Extracted text:
The Republican-controlled House had two jobs to complete this week before taking off until Sept. 11. Two appropriations bills were slated to go to the floor and the House was supposed to spend the full week getting them through. Passage of the bills was necessary to give Congress a start on the job of funding the government before the Sept. 30 deadline. Instead, the extremists in and around the Freedom Caucus completely derailed one of the bills, and the House decided to just leave mid-afternoon on Thursday to get an early start on the long break.
That means the bills that are traditionally the easiest to pass—military housing and veterans benefits—will be done and the second easiest—agriculture—will not. The military construction and veterans bill, however, made it to the floor by the skin of Speaker Kevin McCarthy’s teeth, and what he had to concede to the hard-liners could very well jeopardize every other spending bill. That’s got the old guard of Republicans spitting mad, particularly the “cardinals” who head up the powerful Appropriations subcommittee. At the other end of the tenure spectrum, the sizable group of vulnerable freshmen in swing districts are angry over the anti-abortion votes they’ve been forced to take.

Activities:
• 1. Answer these questions using the article on House spending bills:
(a) Until what date was the House taking off?
(b) What is the deadline for funding the government?
(c) Which group is angry over the anti-abortion votes it has been forced to take?
• 2. List every area of spending that the article on House spending bills names as the subject of an appropriations bill.
• 3. Transcribe the article on House spending bills word for word, from "The Republican-controlled House" up to and including "the long break.".

Raw data:
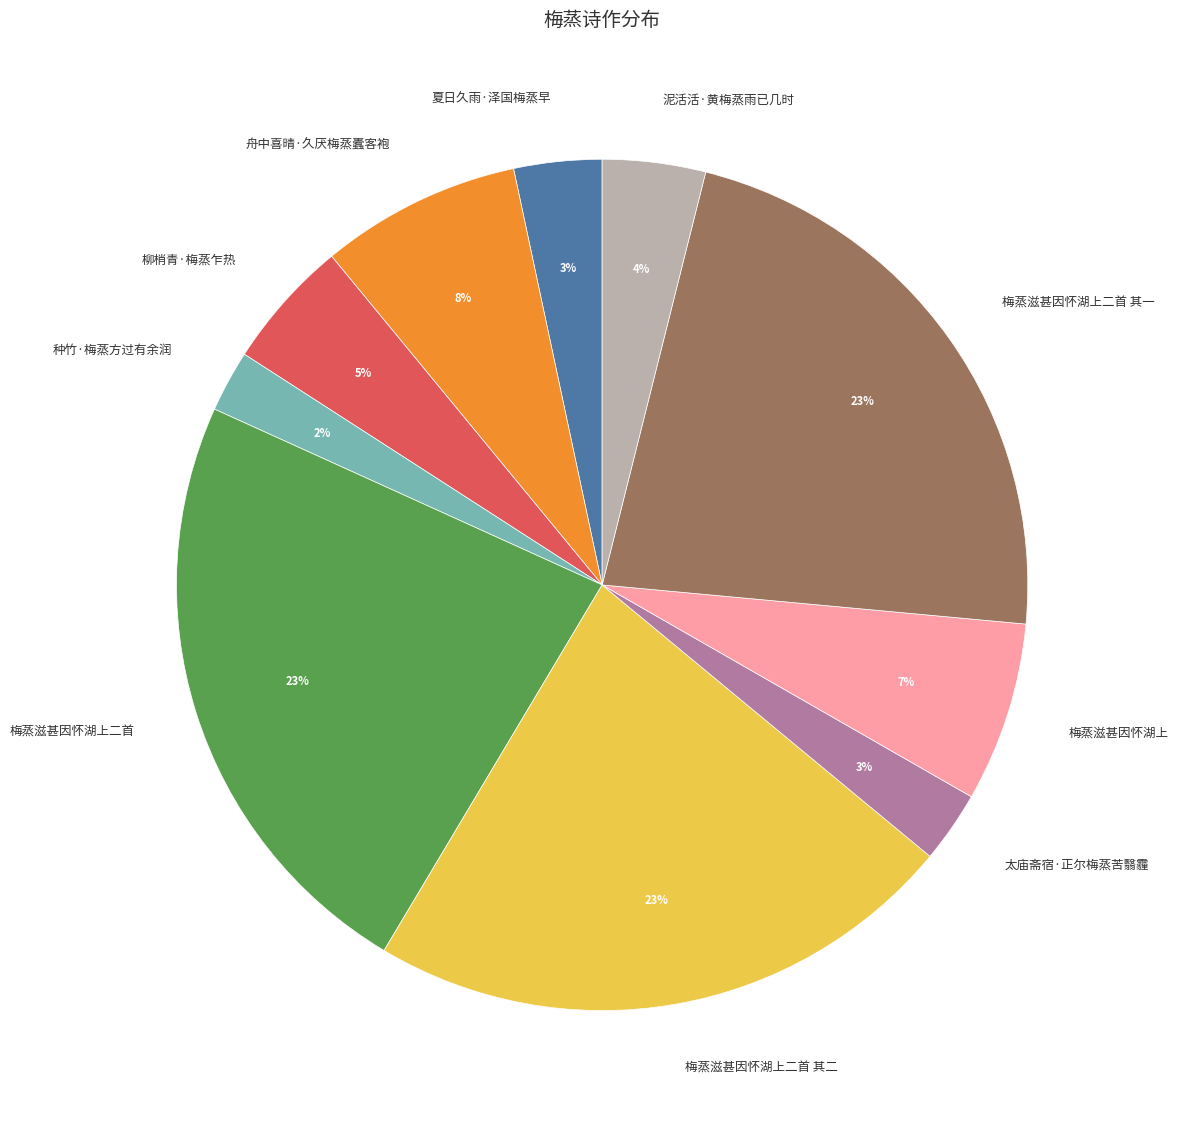

To the nearest percent, what percentage of the pie is 夏日久雨·泽国梅蒸早?

3%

Answers to each task:
• 1.
(a) Sept. 11
(b) Sept. 30
(c) The sizable group of vulnerable freshmen in swing districts

• 2.
- Military housing (military construction)
- Veterans benefits
- Agriculture

• 3.
The Republican-controlled House had two jobs to complete this week before taking off until Sept. 11. Two appropriations bills were slated to go to the floor and the House was supposed to spend the full week getting them through. Passage of the bills was necessary to give Congress a start on the job of funding the government before the Sept. 30 deadline. Instead, the extremists in and around the Freedom Caucus completely derailed one of the bills, and the House decided to just leave mid-afternoon on Thursday to get an early start on the long break.